At each stage in the run up to World War II, the democracies desire for peace led them to allow the dictators to both advance and draw the conclusion, rightly, that they would not be resisted in their ambitions. Mussolini in Ethiopia, the remilitarization of the Rhineland, Austria, Sudetenland and finally the rest of Czechoslovakia - at each new step which ultimately led to war there was an opportunity for the democracies to resist, but they failed to do so. 

Weak, half-hearted and unreliable support for Ukraine is a new kind of modern appeasement

Today's democratic leaders, ever conscious of the failure of appeasement, have belatedly come to support Ukraine, having failed utterly to respond in any meaningful way to Putin's takeover of Crimea in 2014 - like their forebears in the 1930s, ignoring the warning signs of fascist aggression until it was too late to avoid war. 

Having half-learned the lessons of the failure of appeasement, they, especially the U.S., now engage in halfway resistance to tyranny, dribbling out support for Ukraine at the bare minimum needed to prevent total failure, while doing nothing that would risk actually helping Ukraine win. 

Putin's not-so-subtle nuclear threats are alarming, and, as during the Cold War, should induce caution on the democracies part.
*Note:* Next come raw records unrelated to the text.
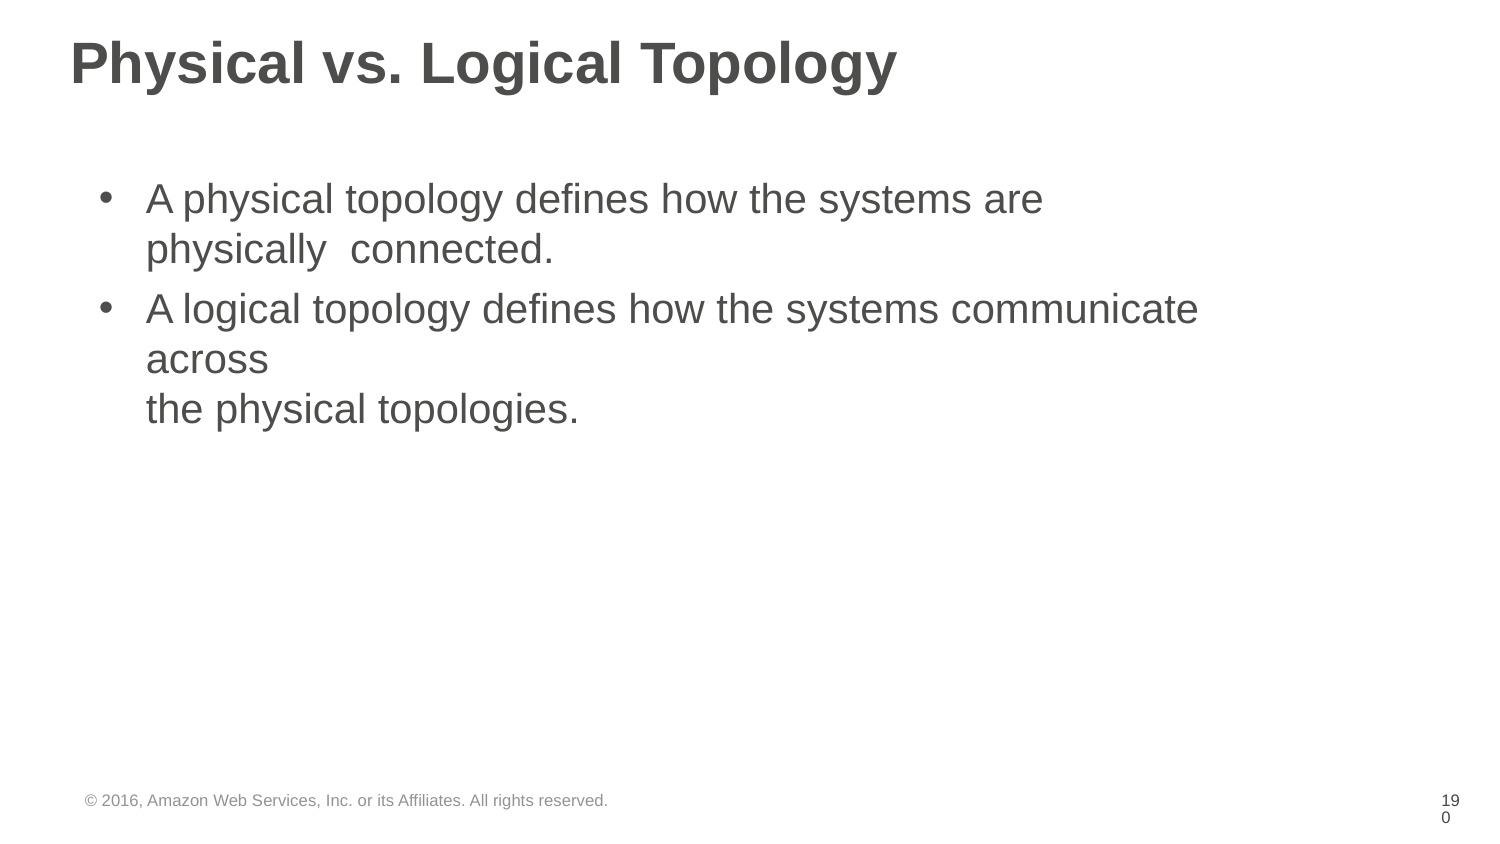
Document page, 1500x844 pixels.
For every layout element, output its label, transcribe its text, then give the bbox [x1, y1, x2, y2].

title Physical vs. Logical Topology [68, 22, 901, 166]
text_box A physical topology defines how the systems are physically connected. A logical topology defines how the systems communicate across the physical topologies. [97, 169, 1333, 432]
slide_number ‹#› [1426, 789, 1467, 844]
footer © 2016, Amazon Web Services, Inc. or its Affiliates. All rights reserved. [82, 789, 613, 844]
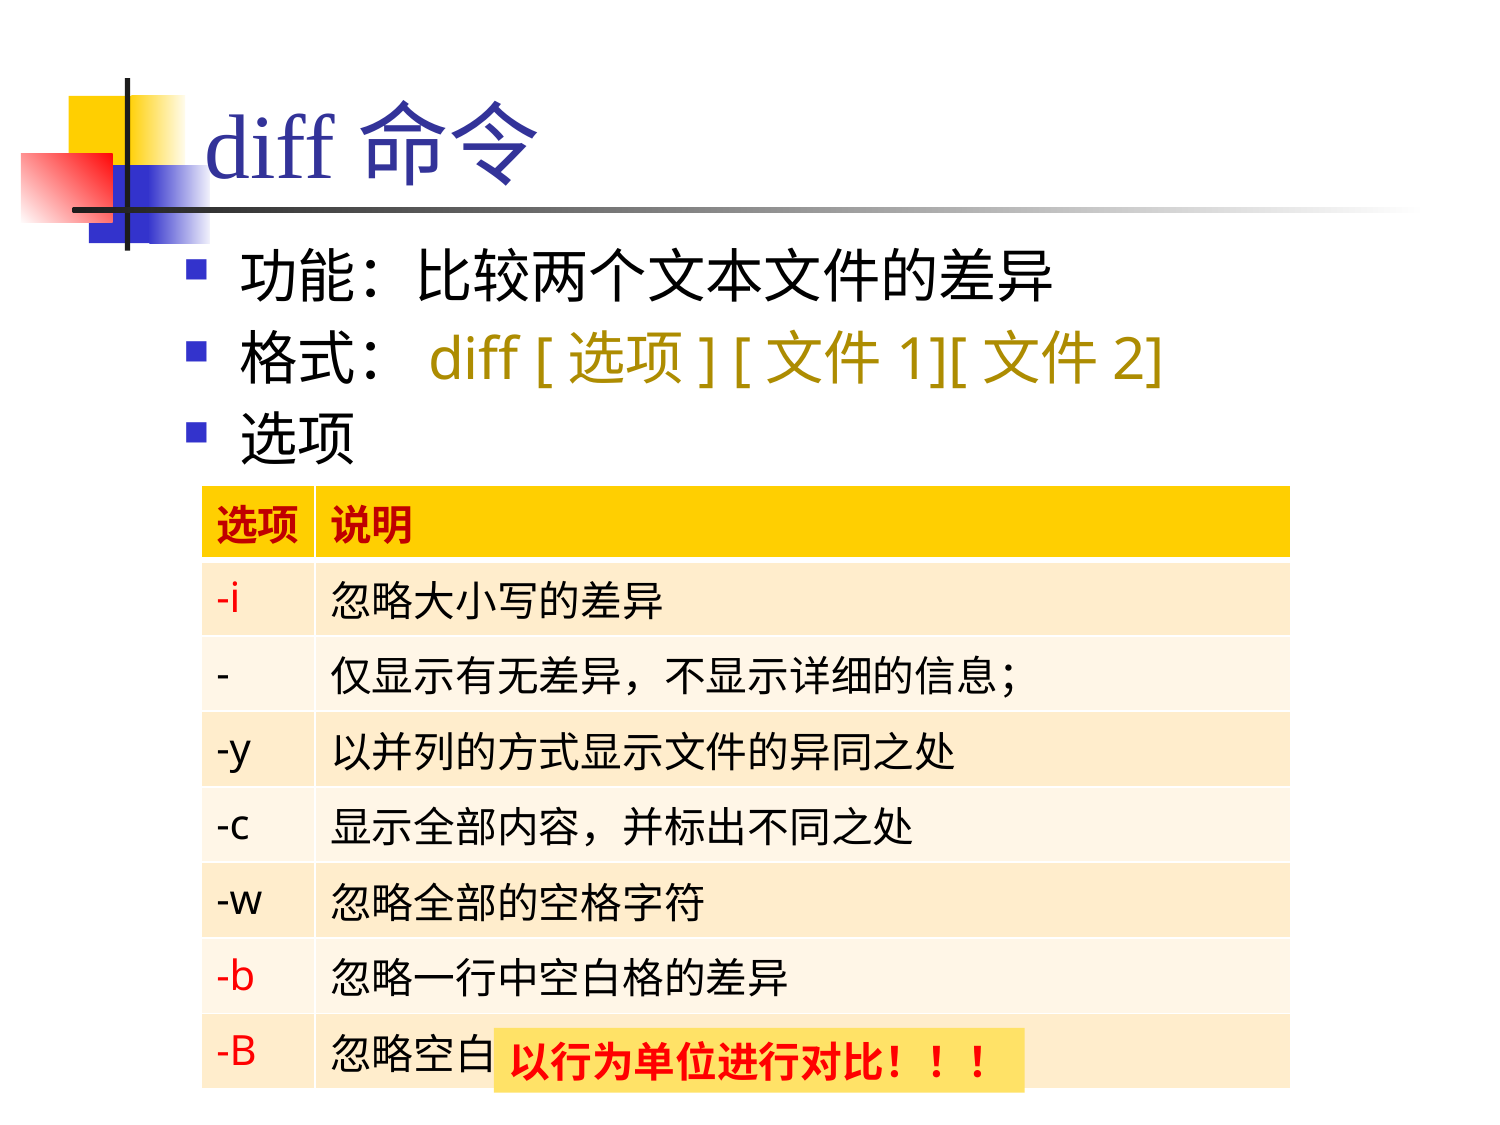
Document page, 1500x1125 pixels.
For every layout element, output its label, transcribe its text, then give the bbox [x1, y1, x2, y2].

list 功能：比较两个文本文件的差异 格式：diff [选项] [文件1][文件2] 选项 [168, 231, 1291, 994]
table_cell -b [202, 939, 314, 1013]
table_cell -B [202, 1014, 314, 1088]
table_cell 忽略大小写的差异 [316, 563, 1290, 635]
table_cell -i [202, 563, 314, 635]
table_cell -w [202, 863, 314, 937]
table_cell 仅显示有无差异，不显示详细的信息； [316, 637, 1290, 710]
table_cell -y [202, 712, 314, 786]
table_cell 以并列的方式显示文件的异同之处 [316, 712, 1290, 786]
table_cell - [202, 637, 314, 710]
table_header 说明 [316, 486, 1290, 557]
table_header 选项 [202, 486, 314, 557]
title diff命令 [189, 31, 1468, 205]
table_cell 显示全部内容，并标出不同之处 [316, 788, 1290, 861]
table_cell -c [202, 788, 314, 861]
text_box 以行为单位进行对比！！！ [493, 1027, 1025, 1093]
table_cell 忽略一行中空白格的差异 [316, 939, 1290, 1013]
table_cell 忽略空白行的差异 [316, 1014, 1290, 1088]
table_cell 忽略全部的空格字符 [316, 863, 1290, 937]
But the answer to fear is not cringing, conciliation and cowardice, but courage, commitment and clarity. Putin must be made to understand that he will never conquer Ukraine - and the Western democracies must back that up with the military support needed to enforce that message unambiguously. 

Appeasement will fail today just as it did in World War II

Lack of clarity, and insufficient support, is the modern equivalent of appeasement - trying in this case to not make the dictator too angry - but it is doomed to failure now as it was in the 1930s because it does not understand the nature of the dictator and his ambitions. Not only will it not work, it is more likely to actually cause a wider, possibly nuclear conflict, because it encourages and rewards aggression and signals that it will only be half-heartedly resisted. 
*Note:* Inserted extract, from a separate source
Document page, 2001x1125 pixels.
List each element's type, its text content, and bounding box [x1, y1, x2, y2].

In the 1940s, despite the terrible cost, the world survived total war, and so the decisions that led to delaying the confrontation with fascism are justified by some, for example by saying the West was not ready to confront Hitler in 1938 or earlier, or, more plausibly, that public opinion was mostly isolationist or even pacifist and would not support anything other than peace at almost any price. 
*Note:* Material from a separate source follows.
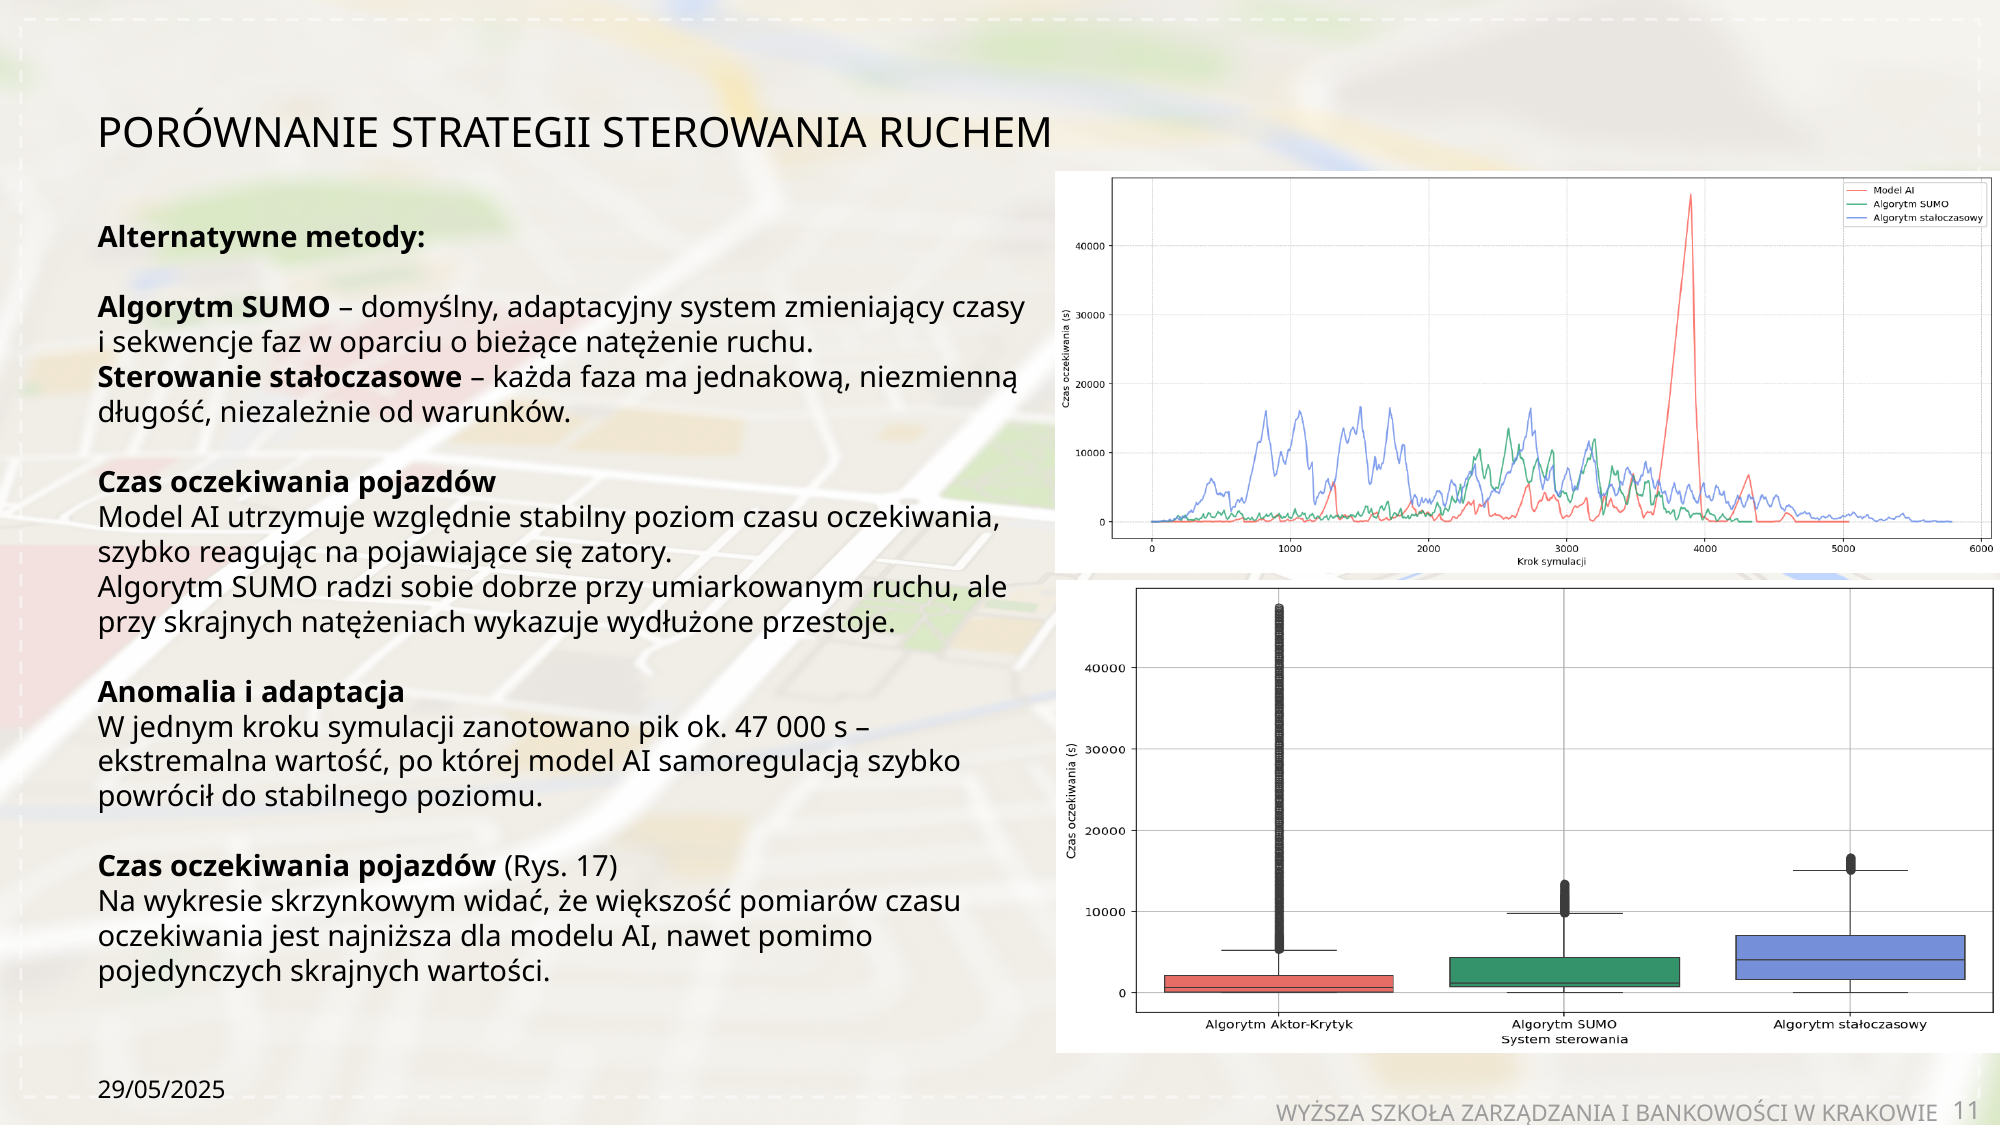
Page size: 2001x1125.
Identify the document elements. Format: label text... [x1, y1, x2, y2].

To maintain peace, we must do the hard work of resisting dictators now, before it is too late

Today is different. The terrible weapons at the disposal of both democracies and dictators mean we cannot indulge our emotional preference for peace at the expense of doing the actual hard work to maintain it. That means making the maximum effort now to deter, contain and stop dictators like Putin before their aggression spirals the world into a conflict we have no way of knowing if civilization, indeed our planet, can survive.